Hadoop’s rise to fame is based on a fundamental optimization principle in computer science: data locality. Which translated to Hadoop speak would be: Move computation to data, not the other way around
In this post I will rant about one core Hadoop area where this principle is broken (or at least not implemented yet). But, before that I will highlight the submission process of a MapReduce job that processes data residing in HDFS:
On the client: 1. gather all the correct confs, user input etc ... 2. contact NameNode to get a list of files that need to be processed 3. generate a lists of splits that need to run Map tasks on, by: 3.1 for each file returned in (2): 3.2 ask NameNode for a list of the file's blocks and their locations 3.3 compute splits bases on config settings etc ... 4. send all the split info and some metadata to the JobTracker ....
Let’s repeat the principle again: Move computation to data, not the other way around
My problem with the above pseudo code revolves with step 2 and 3. If we think of file metadata as another kind of data then the NameNode is where the data for the steps (2) and (3) resides – then why is this data being moved to the client?! That same split logic can be executed much more efficiently in the NameNode, where the data is present locally, without the high cost of RPC calls to get the block locations. This is also at the root cause of the slow startup of MR jobs which process a lot of small files as compared to MR jobs, with the same number of splits, but much larger files.

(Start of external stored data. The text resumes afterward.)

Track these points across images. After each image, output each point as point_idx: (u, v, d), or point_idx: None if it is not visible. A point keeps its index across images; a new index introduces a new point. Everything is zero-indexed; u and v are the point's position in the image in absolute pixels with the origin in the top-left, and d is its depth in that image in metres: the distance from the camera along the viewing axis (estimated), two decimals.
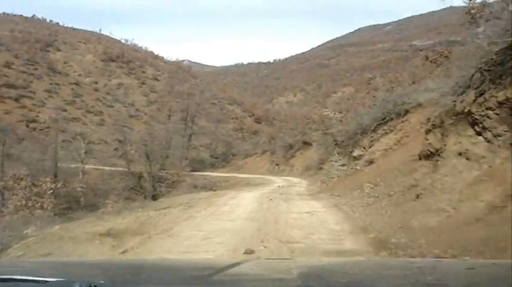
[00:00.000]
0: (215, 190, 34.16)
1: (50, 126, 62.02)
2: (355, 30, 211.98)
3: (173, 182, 49.72)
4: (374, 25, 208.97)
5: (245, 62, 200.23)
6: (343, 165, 24.99)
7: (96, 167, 57.97)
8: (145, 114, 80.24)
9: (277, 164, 55.02)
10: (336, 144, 27.20)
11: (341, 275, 2.57)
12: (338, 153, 26.12)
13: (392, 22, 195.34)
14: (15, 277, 2.07)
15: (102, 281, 1.98)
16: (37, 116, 65.52)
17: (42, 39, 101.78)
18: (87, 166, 56.72)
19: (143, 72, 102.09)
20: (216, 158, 72.80)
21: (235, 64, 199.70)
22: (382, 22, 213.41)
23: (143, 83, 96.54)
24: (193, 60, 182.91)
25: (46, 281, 1.97)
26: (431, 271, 2.60)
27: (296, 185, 31.64)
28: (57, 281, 1.99)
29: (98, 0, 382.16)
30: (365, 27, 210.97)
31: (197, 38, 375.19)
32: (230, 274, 2.50)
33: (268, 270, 2.87)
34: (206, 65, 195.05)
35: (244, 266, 2.83)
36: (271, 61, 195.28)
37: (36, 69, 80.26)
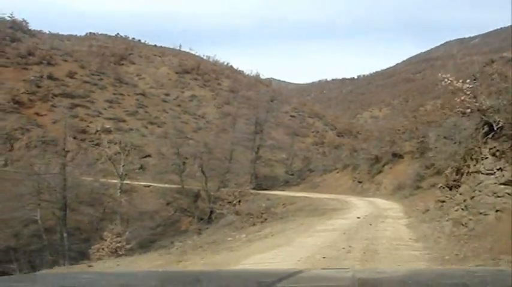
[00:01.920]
0: (263, 221, 21.84)
1: (101, 137, 52.02)
2: (440, 45, 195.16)
3: (229, 202, 37.88)
4: (460, 39, 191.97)
5: (329, 79, 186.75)
6: (506, 183, 11.15)
7: (147, 183, 47.15)
8: (217, 126, 68.92)
9: (360, 181, 42.15)
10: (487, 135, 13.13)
11: (399, 284, 2.51)
12: (495, 154, 11.76)
13: (479, 35, 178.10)
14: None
15: None
16: (88, 126, 55.59)
17: (117, 53, 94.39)
18: (136, 183, 46.37)
19: (219, 84, 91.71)
20: (291, 174, 60.58)
21: (319, 81, 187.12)
22: (468, 36, 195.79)
23: (218, 95, 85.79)
24: (277, 78, 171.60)
25: None
26: (493, 280, 2.48)
27: (389, 217, 18.99)
28: None
29: (188, 21, 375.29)
30: (451, 41, 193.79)
31: (282, 56, 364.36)
32: (288, 284, 2.37)
33: (327, 280, 2.73)
34: (290, 83, 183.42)
35: (302, 276, 2.66)
36: (355, 77, 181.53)
37: (101, 79, 71.19)
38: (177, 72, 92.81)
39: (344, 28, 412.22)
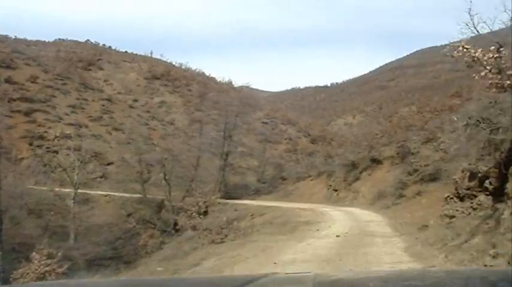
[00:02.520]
0: (223, 238, 17.86)
1: (60, 144, 47.58)
2: (412, 53, 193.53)
3: (191, 214, 33.85)
4: (431, 47, 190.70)
5: (302, 87, 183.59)
6: None
7: (106, 193, 42.91)
8: (185, 133, 64.58)
9: (336, 190, 38.35)
10: None
11: (360, 286, 2.49)
12: None
13: (449, 44, 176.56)
14: None
15: None
16: (46, 132, 51.04)
17: (85, 59, 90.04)
18: (94, 192, 42.26)
19: (189, 90, 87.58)
20: (263, 182, 56.40)
21: (292, 89, 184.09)
22: (439, 44, 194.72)
23: (188, 101, 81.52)
24: (251, 86, 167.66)
25: None
26: (450, 281, 2.49)
27: (375, 234, 15.11)
28: None
29: (161, 29, 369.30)
30: (423, 49, 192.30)
31: (255, 65, 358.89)
32: None
33: (288, 284, 2.71)
34: (264, 91, 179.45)
35: (262, 282, 2.59)
36: (329, 85, 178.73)
37: (65, 84, 66.75)
38: (146, 78, 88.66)
39: (317, 37, 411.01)
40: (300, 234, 15.85)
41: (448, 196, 11.49)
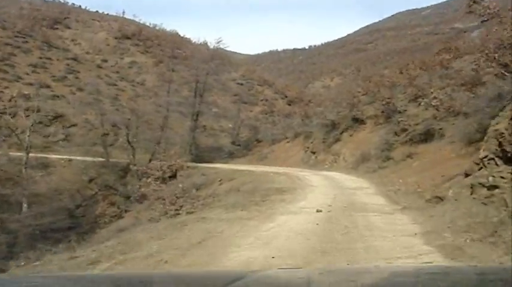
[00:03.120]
0: (177, 209, 14.17)
1: (18, 105, 43.16)
2: (392, 15, 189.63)
3: (157, 178, 30.14)
4: (412, 9, 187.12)
5: (280, 49, 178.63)
6: None
7: (65, 157, 38.86)
8: (156, 94, 60.12)
9: (314, 152, 34.83)
10: None
11: (352, 283, 2.37)
12: None
13: (430, 6, 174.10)
14: None
15: None
16: (2, 92, 46.48)
17: (51, 17, 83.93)
18: (55, 156, 38.33)
19: (161, 50, 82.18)
20: (238, 145, 52.76)
21: (270, 51, 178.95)
22: (420, 6, 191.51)
23: (160, 62, 76.55)
24: (226, 48, 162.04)
25: None
26: (442, 278, 2.39)
27: (368, 208, 11.47)
28: None
29: None
30: (402, 11, 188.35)
31: (233, 28, 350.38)
32: (242, 286, 2.25)
33: (280, 281, 2.54)
34: (240, 53, 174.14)
35: (256, 276, 2.53)
36: (307, 47, 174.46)
37: (26, 42, 61.69)
38: (116, 38, 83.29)
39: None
40: (269, 207, 12.14)
41: (486, 156, 7.90)
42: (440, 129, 21.41)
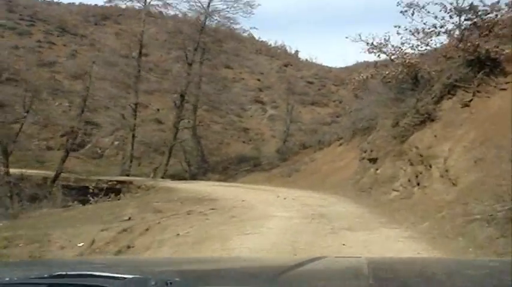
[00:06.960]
0: None
1: None
2: None
3: None
4: None
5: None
6: None
7: None
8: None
9: (374, 160, 15.95)
10: None
11: (412, 273, 2.30)
12: None
13: None
14: (94, 273, 1.83)
15: (177, 279, 1.80)
16: None
17: None
18: None
19: None
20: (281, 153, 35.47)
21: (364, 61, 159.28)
22: None
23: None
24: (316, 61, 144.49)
25: (124, 277, 1.75)
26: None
27: None
28: (133, 278, 1.77)
29: None
30: None
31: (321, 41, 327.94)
32: (302, 272, 2.21)
33: (340, 268, 2.48)
34: (331, 67, 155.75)
35: (315, 264, 2.45)
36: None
37: None
38: None
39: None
40: None
41: None
42: None
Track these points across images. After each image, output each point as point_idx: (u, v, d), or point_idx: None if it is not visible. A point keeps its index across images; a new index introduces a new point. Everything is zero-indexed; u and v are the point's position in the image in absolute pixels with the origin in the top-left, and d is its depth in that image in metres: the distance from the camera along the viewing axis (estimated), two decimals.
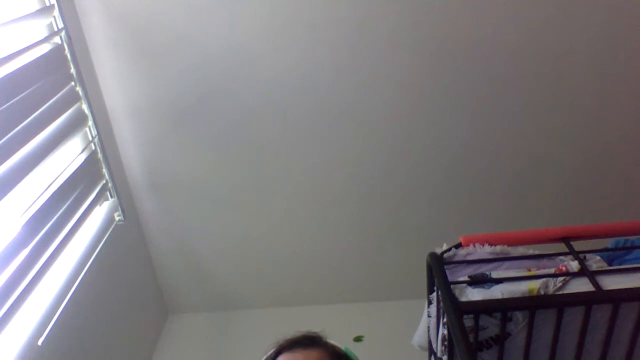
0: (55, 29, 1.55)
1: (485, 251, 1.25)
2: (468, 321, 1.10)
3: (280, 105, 1.87)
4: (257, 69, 1.81)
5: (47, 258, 1.36)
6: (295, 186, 2.05)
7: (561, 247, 1.26)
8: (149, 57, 1.79)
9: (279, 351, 0.96)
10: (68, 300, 1.47)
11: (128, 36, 1.76)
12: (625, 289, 1.09)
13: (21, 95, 1.32)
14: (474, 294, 1.13)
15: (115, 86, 1.84)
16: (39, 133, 1.39)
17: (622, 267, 1.20)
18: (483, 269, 1.21)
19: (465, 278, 1.18)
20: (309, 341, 0.97)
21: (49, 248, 1.38)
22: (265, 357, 0.98)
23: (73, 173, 1.55)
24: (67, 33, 1.56)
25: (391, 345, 1.93)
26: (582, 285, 1.12)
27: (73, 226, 1.51)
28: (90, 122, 1.67)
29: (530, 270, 1.19)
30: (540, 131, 1.92)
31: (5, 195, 1.21)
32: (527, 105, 1.87)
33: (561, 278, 1.13)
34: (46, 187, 1.43)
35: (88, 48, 1.77)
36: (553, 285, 1.12)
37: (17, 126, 1.30)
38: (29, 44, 1.39)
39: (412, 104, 1.87)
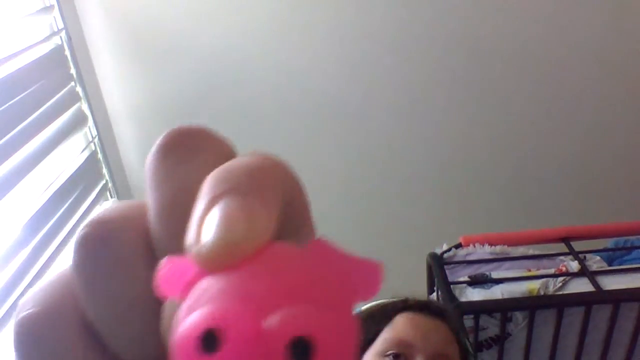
0: (55, 29, 1.55)
1: (485, 251, 1.25)
2: (468, 321, 1.11)
3: (280, 106, 1.87)
4: (258, 69, 1.81)
5: (47, 258, 1.36)
6: None
7: (561, 247, 1.26)
8: (149, 57, 1.79)
9: (404, 307, 0.85)
10: None
11: (128, 36, 1.76)
12: (625, 289, 1.09)
13: (21, 95, 1.33)
14: (474, 294, 1.13)
15: (115, 86, 1.84)
16: (39, 133, 1.39)
17: (622, 267, 1.20)
18: (483, 269, 1.21)
19: (465, 278, 1.18)
20: (439, 312, 0.85)
21: (49, 248, 1.38)
22: (383, 301, 0.88)
23: (73, 173, 1.55)
24: (67, 33, 1.56)
25: None
26: (582, 286, 1.12)
27: (73, 226, 1.51)
28: (90, 122, 1.67)
29: (530, 271, 1.20)
30: (540, 131, 1.92)
31: (5, 195, 1.21)
32: (527, 105, 1.87)
33: (561, 278, 1.13)
34: (46, 187, 1.43)
35: (88, 48, 1.77)
36: (553, 285, 1.12)
37: (17, 126, 1.30)
38: (29, 44, 1.39)
39: (411, 102, 1.87)
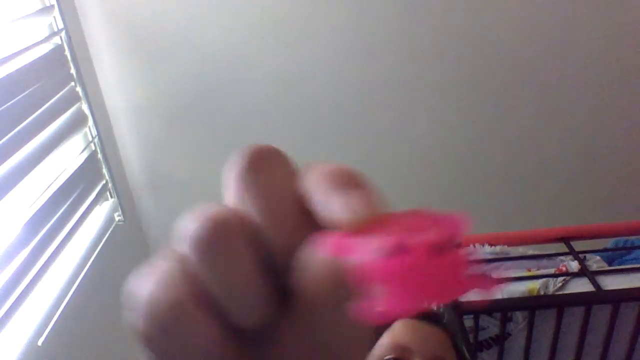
0: (55, 29, 1.55)
1: (485, 251, 1.25)
2: (468, 321, 1.11)
3: (281, 104, 1.87)
4: (258, 69, 1.81)
5: (47, 258, 1.36)
6: None
7: (561, 247, 1.26)
8: (149, 57, 1.79)
9: None
10: (68, 301, 1.47)
11: (128, 36, 1.76)
12: (625, 289, 1.09)
13: (21, 95, 1.33)
14: (474, 294, 1.13)
15: (115, 86, 1.84)
16: (39, 133, 1.39)
17: (622, 267, 1.20)
18: (483, 269, 1.21)
19: None
20: (437, 318, 0.88)
21: (49, 248, 1.38)
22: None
23: (73, 173, 1.55)
24: (67, 33, 1.56)
25: None
26: (582, 286, 1.12)
27: (73, 226, 1.51)
28: (90, 122, 1.67)
29: (530, 271, 1.20)
30: (540, 131, 1.92)
31: (5, 195, 1.21)
32: (527, 106, 1.87)
33: (561, 278, 1.13)
34: (46, 187, 1.43)
35: (88, 48, 1.77)
36: (553, 285, 1.12)
37: (17, 126, 1.30)
38: (29, 44, 1.39)
39: (412, 103, 1.87)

Yes, someone could make the point that the reason for not performing the computation in the NN would be to keep the load on the NN minimal so that it can serve the DNs in the cluster as well as other clients. Well, imagine a job processing N files (say 10K). Is it computationally cheaper to serve N block location requests or a single request to compute the splits? I’ll speculate the latter.
Some better job submission models would be
1. gather all the correct confs, user input etc ... 2. contact NameNode and ask to generate a list of splits and store them locally under some id 3. submit job to JobTracker and ask it to fetch the list of splits from the NameNode under the given id
This would achieve both (a) data locality when processing the splits and (b) minimize network traffic between NN -> Client and Client -> JT
1. gather all the correct confs, user input etc ... 2. submit job to JobTracker and let it: 2.1 figure out the splits by asking the Namenode as it's done today, *but* 2.2 start scheduling the Map tasks in a streaming fashion as it computes the splits
This would (a) reduce the amount of time it takes to start an MR job by starting to execute tasks as the splits are computed (b) smoothen the load on the NameNode as JT should not need to know all the splits before it can load up the cluster and most importantly (c) allow for extremely large jobs (millions of map tasks) to be executed.
A thought experiment
I’m certain that you’ve heard from different Hadoop vendors that their versions can scale to peta/exa/zetta/yotta/whatever bytes. What they refer to is usually the storage side of things. However, what good is having data when you can’t efficiently process it? Here’s a thought experiment: imagine running a MapReduce job that processes “just” 10 peta bytes …. even with a generous 1GB block size in HDFS that would mean 10 million splits and the same number of map tasks … anyone out there brave/willing to take this experiment beyond just a thought experiment? If you succeed, can you do the same for 10x, 100x of that data size?